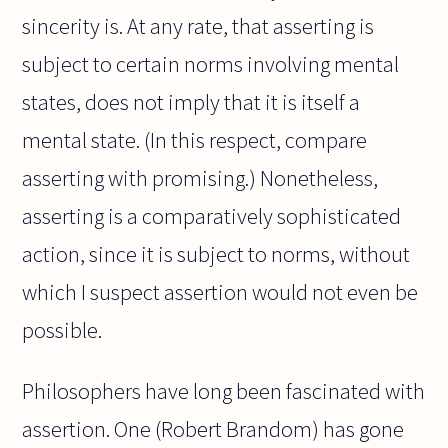
sincerity is. At any rate, that asserting is
subject to certain norms involving mental
states, does not imply that it is itself a
mental state. (In this respect, compare
asserting with promising.) Nonetheless,
asserting is a comparatively sophisticated
action, since it is subject to norms, without
which I suspect assertion would not even be
possible.
Philosophers have long been fascinated with
assertion. One (Robert Brandom) has gone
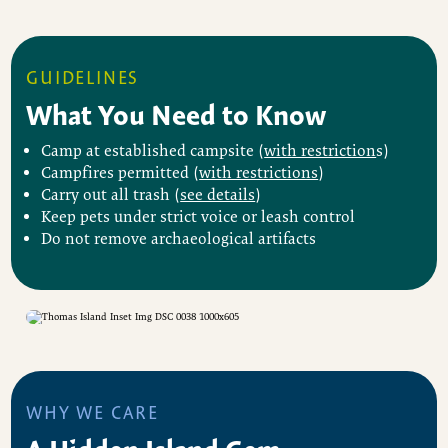
GUIDELINES
What You Need to Know
Camp at established campsite (
with restriction
s)
Campfires permitted (
with restrictions
)
Carry out all trash (
see details
)
Keep pets under strict voice or leash control
Do not remove archaeological artifacts
WHY WE CARE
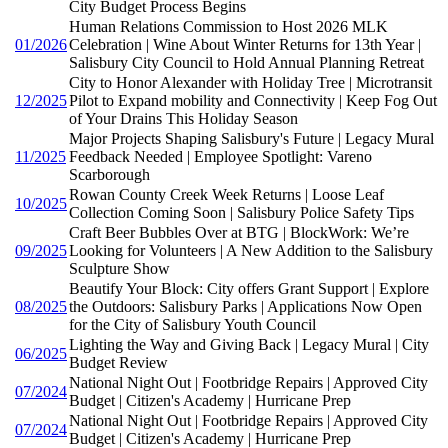
City Budget Process Begins
Human Relations Commission to Host 2026 MLK
01/2026
Celebration | Wine About Winter Returns for 13th Year |
Salisbury City Council to Hold Annual Planning Retreat
City to Honor Alexander with Holiday Tree | Microtransit
12/2025
Pilot to Expand mobility and Connectivity | Keep Fog Out
of Your Drains This Holiday Season
Major Projects Shaping Salisbury's Future | Legacy Mural
11/2025
Feedback Needed | Employee Spotlight: Vareno
Scarborough
Rowan County Creek Week Returns | Loose Leaf
10/2025
Collection Coming Soon | Salisbury Police Safety Tips
Craft Beer Bubbles Over at BTG | BlockWork: We’re
09/2025
Looking for Volunteers | A New Addition to the Salisbury
Sculpture Show
Beautify Your Block: City offers Grant Support | Explore
08/2025
the Outdoors: Salisbury Parks | Applications Now Open
for the City of Salisbury Youth Council
Lighting the Way and Giving Back | Legacy Mural | City
06/2025
Budget Review
National Night Out | Footbridge Repairs | Approved City
07/2024
Budget | Citizen's Academy | Hurricane Prep
National Night Out | Footbridge Repairs | Approved City
07/2024
Budget | Citizen's Academy | Hurricane Prep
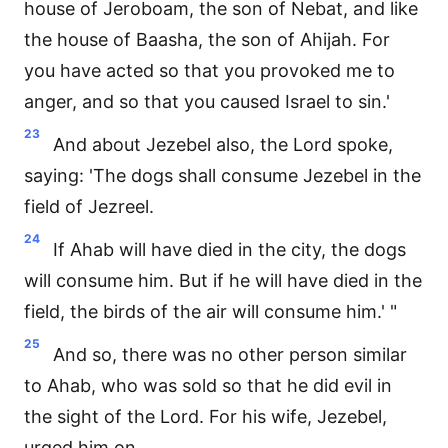
house of Jeroboam, the son of Nebat, and like
the house of Baasha, the son of Ahijah. For
you have acted so that you provoked me to
anger, and so that you caused Israel to sin.'
23
And about Jezebel also, the Lord spoke,
saying: 'The dogs shall consume Jezebel in the
field of Jezreel.
24
If Ahab will have died in the city, the dogs
will consume him. But if he will have died in the
field, the birds of the air will consume him.' "
25
And so, there was no other person similar
to Ahab, who was sold so that he did evil in
the sight of the Lord. For his wife, Jezebel,
urged him on.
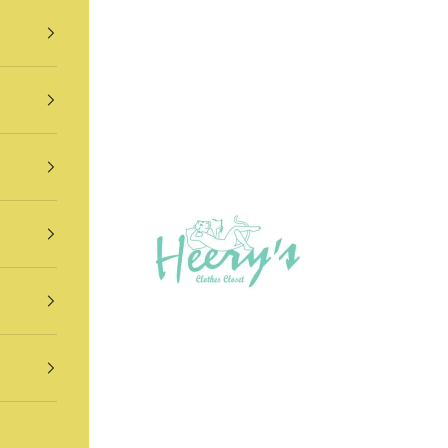
Heery's Clothes Closet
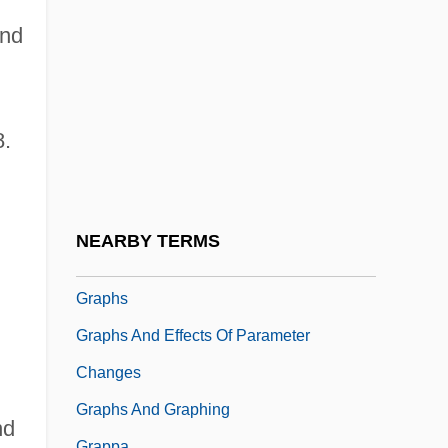
Graphics Mode
and
Graphics Primitive
Graphics Program
Graphics Tablet
8.
Graphics Workstation
Graphidales
Graphis
NEARBY TERMS
Graphoglyptid
Graphs
Graphs And Effects Of Parameter
Changes
Graphs And Graphing
nd
Grappa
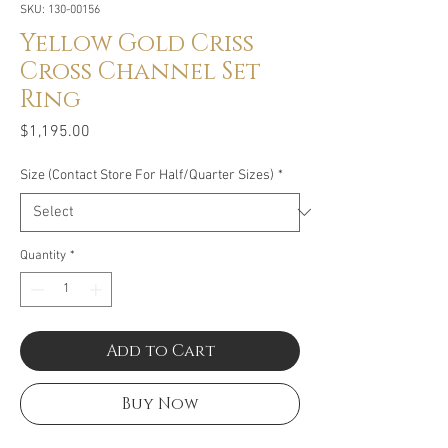
SKU: 130-00156
Yellow Gold Criss
Cross Channel Set
Ring
Price
$1,195.00
Size (Contact Store For Half/Quarter Sizes)
*
Quantity
*
Add to Cart
Buy Now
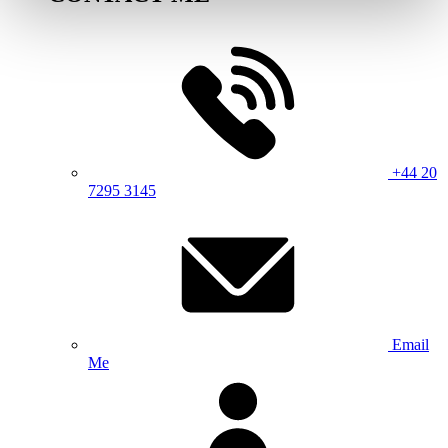
+44 20
7295 3145
Email
Me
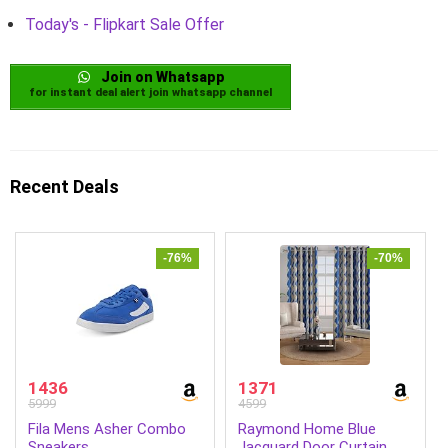
Today's - Flipkart Sale Offer
Join on Whatsapp
for instant deal alert join whatsapp channel
Recent Deals
-76%
-70%
1436
1371
5999
4599
Fila Mens Asher Combo
Raymond Home Blue
Sneakers
Jacquard Door Curtain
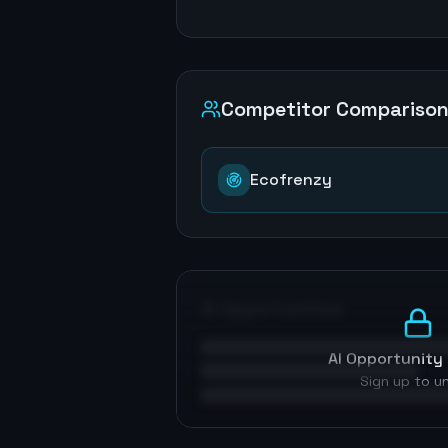
Competitor Compariso
Ecofrenzy
AI Opportunities
AI Opportunity 
Sign up to u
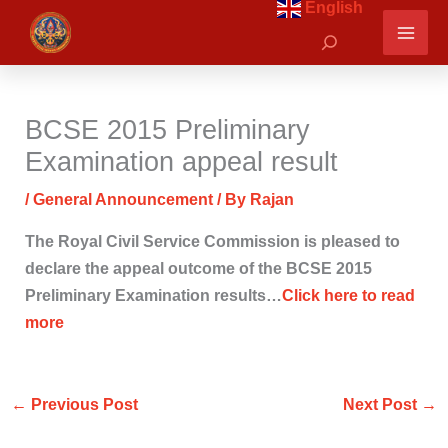
English
Skip
Search
to
content
BCSE 2015 Preliminary
Examination appeal result
/
General Announcement
/ By
Rajan
The Royal Civil Service Commission is pleased to
declare the appeal outcome of the BCSE 2015
Preliminary Examination results…
Click here to read
more
←
Previous Post
Next Post
→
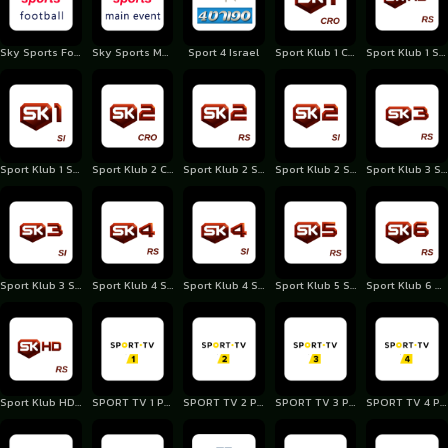
Sky Sports Football UK
Sky Sports Main Event
Sport 4 Israel
Sport Klub 1 Croatia
Sport Klub 1 Serbia
Sport Klub 1 Slovenia
Sport Klub 2 Croatia
Sport Klub 2 Serbia
Sport Klub 2 Slovenia
Sport Klub 3 Serbia
Sport Klub 3 Slovenia
Sport Klub 4 Serbia
Sport Klub 4 Slovenia
Sport Klub 5 Serbia
Sport Klub 6 Serbia
Sport Klub HD Serbia
SPORT TV 1 Portugal
SPORT TV 2 Portugal
SPORT TV 3 Portugal
SPORT TV 4 Portugal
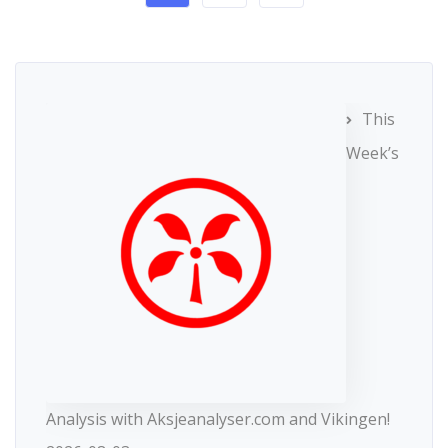
This
Week’s
Analysis with Aksjeanalyser.com and Vikingen!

####

◆ What is needed: Out of the entries, pull every line that mentions "Commission".

◆ Answer below:
Human Relations Commission to Host 2026 MLK
The Royal Civil Service Commission is pleased to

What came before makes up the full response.